### What to work on
1/ According to the first comment about Karadzic, which two men does the writer say he should be compared to?
2/ Extend the comments about Karadzic with another reader comment that follows the last one shown.

Someone has to opppose
2008-07-24 12:08:15
I think that your article has some good points about media hyperbolization of different events, especially in a 'dry season'. However, i do not agree that Karadzic shouldn't compare to Osama or Saddam. Just because he did not have as much power as them doesn't make him a less of criminal than they are. he had so little power (compared to Saddam for instance) and killed so many innocent people! Imagine if he would have more power, he would wiped whole ex YU.

do not agree
2008-07-24 13:26:41
I just see that you do not understand what people suffered here. He was/is like those two "the most wanted" but you just can not see it.

### Provided material

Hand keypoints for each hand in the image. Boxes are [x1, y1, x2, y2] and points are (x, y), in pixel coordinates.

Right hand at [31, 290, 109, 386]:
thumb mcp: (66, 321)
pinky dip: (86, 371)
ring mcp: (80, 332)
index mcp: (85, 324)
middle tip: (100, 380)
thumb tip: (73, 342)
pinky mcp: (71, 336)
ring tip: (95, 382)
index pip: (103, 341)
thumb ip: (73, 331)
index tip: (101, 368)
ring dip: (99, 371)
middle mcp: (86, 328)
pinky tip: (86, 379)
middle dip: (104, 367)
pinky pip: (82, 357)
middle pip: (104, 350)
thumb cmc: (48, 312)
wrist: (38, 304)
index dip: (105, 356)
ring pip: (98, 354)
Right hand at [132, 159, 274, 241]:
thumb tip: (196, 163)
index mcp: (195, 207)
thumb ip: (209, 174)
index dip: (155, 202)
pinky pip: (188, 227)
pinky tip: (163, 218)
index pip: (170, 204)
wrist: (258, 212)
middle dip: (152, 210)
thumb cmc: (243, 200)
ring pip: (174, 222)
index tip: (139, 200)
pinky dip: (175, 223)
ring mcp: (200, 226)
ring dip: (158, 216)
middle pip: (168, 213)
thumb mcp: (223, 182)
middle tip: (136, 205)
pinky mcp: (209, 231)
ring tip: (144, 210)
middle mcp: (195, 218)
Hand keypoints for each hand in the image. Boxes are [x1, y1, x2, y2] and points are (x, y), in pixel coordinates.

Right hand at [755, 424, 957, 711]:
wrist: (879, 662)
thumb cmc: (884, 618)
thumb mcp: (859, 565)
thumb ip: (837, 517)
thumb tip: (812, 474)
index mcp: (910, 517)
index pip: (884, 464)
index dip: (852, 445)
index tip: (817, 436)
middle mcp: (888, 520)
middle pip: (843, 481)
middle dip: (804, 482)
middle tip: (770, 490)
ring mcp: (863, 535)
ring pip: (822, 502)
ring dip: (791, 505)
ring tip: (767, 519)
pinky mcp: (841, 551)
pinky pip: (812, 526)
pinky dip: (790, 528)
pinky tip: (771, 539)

* * *

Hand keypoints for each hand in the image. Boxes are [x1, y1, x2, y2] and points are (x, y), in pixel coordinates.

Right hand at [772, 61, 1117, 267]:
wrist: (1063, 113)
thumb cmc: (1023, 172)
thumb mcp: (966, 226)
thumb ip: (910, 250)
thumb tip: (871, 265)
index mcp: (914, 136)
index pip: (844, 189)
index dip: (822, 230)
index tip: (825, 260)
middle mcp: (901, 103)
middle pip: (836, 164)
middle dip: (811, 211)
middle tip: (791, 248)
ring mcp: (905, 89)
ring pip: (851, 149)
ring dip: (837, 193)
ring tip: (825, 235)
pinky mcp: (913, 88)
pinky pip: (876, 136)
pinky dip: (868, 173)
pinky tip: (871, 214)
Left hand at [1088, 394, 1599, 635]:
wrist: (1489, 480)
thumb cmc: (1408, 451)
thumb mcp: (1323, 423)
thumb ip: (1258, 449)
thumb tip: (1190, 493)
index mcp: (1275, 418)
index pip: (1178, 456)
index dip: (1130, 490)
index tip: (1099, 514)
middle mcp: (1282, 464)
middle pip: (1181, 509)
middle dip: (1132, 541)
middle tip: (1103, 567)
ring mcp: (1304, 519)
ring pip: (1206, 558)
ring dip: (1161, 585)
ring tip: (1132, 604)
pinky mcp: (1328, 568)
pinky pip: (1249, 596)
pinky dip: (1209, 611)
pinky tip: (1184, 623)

--

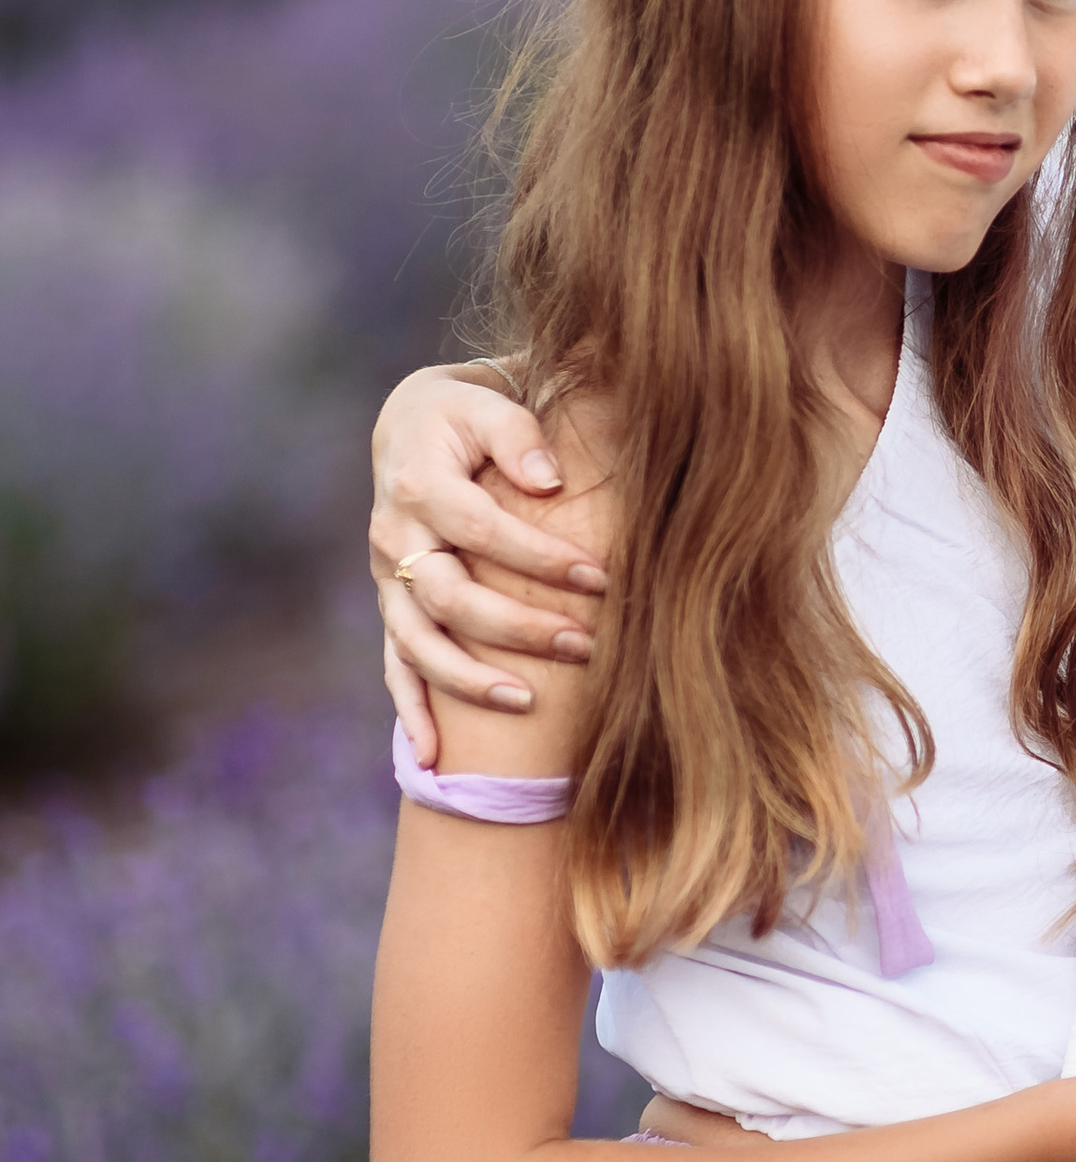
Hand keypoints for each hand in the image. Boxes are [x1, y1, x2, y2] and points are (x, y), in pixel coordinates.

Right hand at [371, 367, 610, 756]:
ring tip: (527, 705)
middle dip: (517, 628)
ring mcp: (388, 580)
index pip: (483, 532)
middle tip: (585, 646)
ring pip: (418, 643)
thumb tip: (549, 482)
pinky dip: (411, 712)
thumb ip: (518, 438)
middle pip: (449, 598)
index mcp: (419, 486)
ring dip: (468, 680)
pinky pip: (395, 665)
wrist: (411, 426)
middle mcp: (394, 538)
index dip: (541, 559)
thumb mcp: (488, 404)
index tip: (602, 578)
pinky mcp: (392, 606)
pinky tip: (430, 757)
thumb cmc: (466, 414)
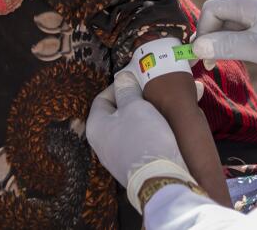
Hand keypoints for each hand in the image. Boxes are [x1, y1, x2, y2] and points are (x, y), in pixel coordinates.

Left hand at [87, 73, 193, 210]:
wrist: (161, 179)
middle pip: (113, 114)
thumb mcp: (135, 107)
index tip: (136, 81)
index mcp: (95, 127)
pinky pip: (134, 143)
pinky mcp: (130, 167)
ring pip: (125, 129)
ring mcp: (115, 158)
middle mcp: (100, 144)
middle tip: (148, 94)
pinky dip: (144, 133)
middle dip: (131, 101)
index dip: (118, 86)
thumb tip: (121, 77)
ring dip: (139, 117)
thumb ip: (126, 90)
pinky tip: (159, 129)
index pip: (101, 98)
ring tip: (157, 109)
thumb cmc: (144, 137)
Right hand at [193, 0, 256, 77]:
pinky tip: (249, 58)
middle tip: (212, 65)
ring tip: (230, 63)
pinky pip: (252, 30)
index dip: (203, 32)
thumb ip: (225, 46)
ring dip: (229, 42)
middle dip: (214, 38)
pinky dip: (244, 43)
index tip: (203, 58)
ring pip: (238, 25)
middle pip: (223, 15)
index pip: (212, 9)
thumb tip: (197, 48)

### Numbered responses
1/ Osama and Saddam.

2/
Reporting on Karadzic
2008-07-24 19:55:34
Yes, in the grand scheme of things it may seem laughable that they are giving him such a spotlight, however, he too stands on the shoulders of ugly giants. The crimes that he insipired happened in Europe, a place that after seeing the atrocities of WWII grew to believe in: "Never again!" There were crimes under communism in half of Europe and from all sides during the Balkans' Wars, but never there was a line of people waiting to be exterminated, methodically, in a compact period of time. Srebrenica stands aside. Neither Saddam nor Bin Laden have ever managed to implement a Srebrenica-style massacre. Yes, Hitler's extermination of the Jews in concentration camps is the closest one. Furthermore, the victims of small nations should count too and may eventually deserve a couple of minutes in the evening news, at least once after their lifetime. Even at the price of insulting your high expectations for the British TV. Symbolism is also a reason to drive a news at the top of a news program or at the cover of a newspaper. Karadzic capture has symbolic values and they grow also in the light of the efforts to make Sudan's president face the international justice.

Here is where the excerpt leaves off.